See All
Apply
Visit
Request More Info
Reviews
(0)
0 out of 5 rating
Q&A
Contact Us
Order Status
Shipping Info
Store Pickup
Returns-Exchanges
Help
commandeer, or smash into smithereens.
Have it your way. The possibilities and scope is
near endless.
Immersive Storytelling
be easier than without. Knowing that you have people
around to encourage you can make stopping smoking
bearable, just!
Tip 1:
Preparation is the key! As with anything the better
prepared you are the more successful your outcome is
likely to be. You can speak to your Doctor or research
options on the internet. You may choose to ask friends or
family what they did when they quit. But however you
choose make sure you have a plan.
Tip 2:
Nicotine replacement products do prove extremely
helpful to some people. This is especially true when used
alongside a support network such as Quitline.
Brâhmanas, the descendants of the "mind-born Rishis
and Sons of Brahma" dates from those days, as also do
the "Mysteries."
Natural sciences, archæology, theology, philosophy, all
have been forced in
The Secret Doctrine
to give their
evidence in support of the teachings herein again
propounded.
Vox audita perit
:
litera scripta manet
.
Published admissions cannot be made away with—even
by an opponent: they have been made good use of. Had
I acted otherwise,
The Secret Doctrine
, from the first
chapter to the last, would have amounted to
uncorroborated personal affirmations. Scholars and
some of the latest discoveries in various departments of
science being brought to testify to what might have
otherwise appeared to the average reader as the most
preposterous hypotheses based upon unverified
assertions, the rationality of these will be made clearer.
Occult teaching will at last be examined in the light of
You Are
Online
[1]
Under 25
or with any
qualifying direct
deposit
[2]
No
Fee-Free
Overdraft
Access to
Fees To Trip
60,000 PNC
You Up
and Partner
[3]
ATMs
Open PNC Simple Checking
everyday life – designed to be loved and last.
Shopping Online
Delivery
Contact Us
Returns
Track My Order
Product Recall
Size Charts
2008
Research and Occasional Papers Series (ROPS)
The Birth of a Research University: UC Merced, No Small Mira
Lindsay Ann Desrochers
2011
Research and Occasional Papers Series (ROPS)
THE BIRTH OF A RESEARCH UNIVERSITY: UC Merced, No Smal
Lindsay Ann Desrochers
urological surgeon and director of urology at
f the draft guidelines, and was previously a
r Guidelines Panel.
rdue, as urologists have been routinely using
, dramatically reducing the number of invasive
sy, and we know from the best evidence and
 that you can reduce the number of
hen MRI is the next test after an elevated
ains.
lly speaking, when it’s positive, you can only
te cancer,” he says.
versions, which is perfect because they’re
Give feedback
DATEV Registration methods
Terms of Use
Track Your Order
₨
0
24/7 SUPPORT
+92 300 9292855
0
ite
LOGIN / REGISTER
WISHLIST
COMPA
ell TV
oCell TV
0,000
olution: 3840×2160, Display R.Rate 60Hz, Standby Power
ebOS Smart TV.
□ □ □ □ □ □ □
§ What you need to do: All of the data above should be reproduced verbatim.

§ Answer area:
See All
Apply
Visit
Request More Info
Reviews
(0)
0 out of 5 rating
Q&A
Contact Us
Order Status
Shipping Info
Store Pickup
Returns-Exchanges
Help
commandeer, or smash into smithereens.
Have it your way. The possibilities and scope is
near endless.
Immersive Storytelling
be easier than without. Knowing that you have people
around to encourage you can make stopping smoking
bearable, just!
Tip 1:
Preparation is the key! As with anything the better
prepared you are the more successful your outcome is
likely to be. You can speak to your Doctor or research
options on the internet. You may choose to ask friends or
family what they did when they quit. But however you
choose make sure you have a plan.
Tip 2:
Nicotine replacement products do prove extremely
helpful to some people. This is especially true when used
alongside a support network such as Quitline.
Brâhmanas, the descendants of the "mind-born Rishis
and Sons of Brahma" dates from those days, as also do
the "Mysteries."
Natural sciences, archæology, theology, philosophy, all
have been forced in
The Secret Doctrine
to give their
evidence in support of the teachings herein again
propounded.
Vox audita perit
:
litera scripta manet
.
Published admissions cannot be made away with—even
by an opponent: they have been made good use of. Had
I acted otherwise,
The Secret Doctrine
, from the first
chapter to the last, would have amounted to
uncorroborated personal affirmations. Scholars and
some of the latest discoveries in various departments of
science being brought to testify to what might have
otherwise appeared to the average reader as the most
preposterous hypotheses based upon unverified
assertions, the rationality of these will be made clearer.
Occult teaching will at last be examined in the light of
You Are
Online
[1]
Under 25
or with any
qualifying direct
deposit
[2]
No
Fee-Free
Overdraft
Access to
Fees To Trip
60,000 PNC
You Up
and Partner
[3]
ATMs
Open PNC Simple Checking
everyday life – designed to be loved and last.
Shopping Online
Delivery
Contact Us
Returns
Track My Order
Product Recall
Size Charts
2008
Research and Occasional Papers Series (ROPS)
The Birth of a Research University: UC Merced, No Small Mira
Lindsay Ann Desrochers
2011
Research and Occasional Papers Series (ROPS)
THE BIRTH OF A RESEARCH UNIVERSITY: UC Merced, No Smal
Lindsay Ann Desrochers
urological surgeon and director of urology at
f the draft guidelines, and was previously a
r Guidelines Panel.
rdue, as urologists have been routinely using
, dramatically reducing the number of invasive
sy, and we know from the best evidence and
 that you can reduce the number of
hen MRI is the next test after an elevated
ains.
lly speaking, when it’s positive, you can only
te cancer,” he says.
versions, which is perfect because they’re
Give feedback
DATEV Registration methods
Terms of Use
Track Your Order
₨
0
24/7 SUPPORT
+92 300 9292855
0
ite
LOGIN / REGISTER
WISHLIST
COMPA
ell TV
oCell TV
0,000
olution: 3840×2160, Display R.Rate 60Hz, Standby Power
ebOS Smart TV.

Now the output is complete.